Usk, Mon.

4th June 2011. Here we are in Usk for 2 gigs. The town is Usk, and the river is the River Usk. What does this mean? Don’t worry: it’s quite a common phenomenon. The river was usually called something else originally. But eventually it got called after some settlement or town that developed on it. It’s called ‘back-formation’. There are many examples. The River Cherwell in Oxfordshire is named after the town of Cherwell; in Staffordshire the little River Penk is named after Penkridge, through which it flows. Likewise here.

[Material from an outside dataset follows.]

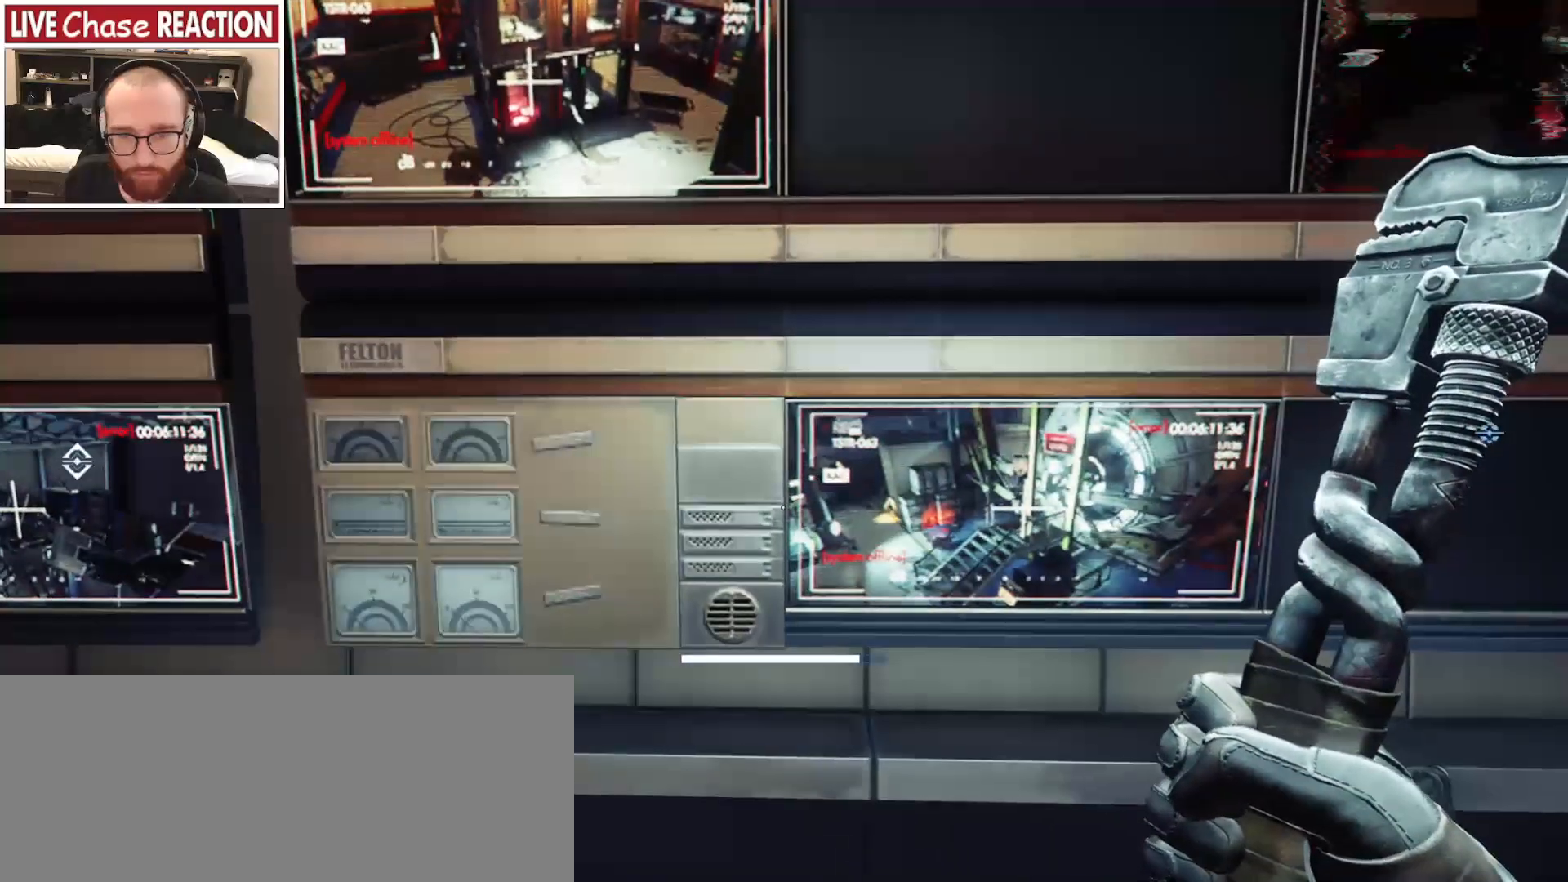
{"keys": [], "mouse": [], "events": [[167, "a", "down"], [433, "a", "up"]]}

The River Usk. This is the third time we have come to Wales this year. We are now in the extreme south of Wales, Monmouthshire. This was contested territory, and was in England for many centuries. IIRC, it was formally returned to Wales in the early 1950s. A strange thing happened at that time concerning radio amateurs. A radio amateur who lived in Monmouthshire before the transfer would have had an English call-sign. Let us say G3DEF. If he had lived in Wales, it would have been GW3DEF. When Monmouthshire returned to Wales, radio amateurs who lived in the county were actually offered the option of adding, or not adding, the W to their call-signs. All they had to do was to notify (or not notify, I forget which) the GPO, who ran radio at the time. This must have been an unusual thing for foreign amateurs who contacted people in Monmouthshire. They would naturally have thought the G3DEF was in England, and GW3DEG was in Wales. Yet they might both have been in Monmouthshire. Very curious, if now irrelevant…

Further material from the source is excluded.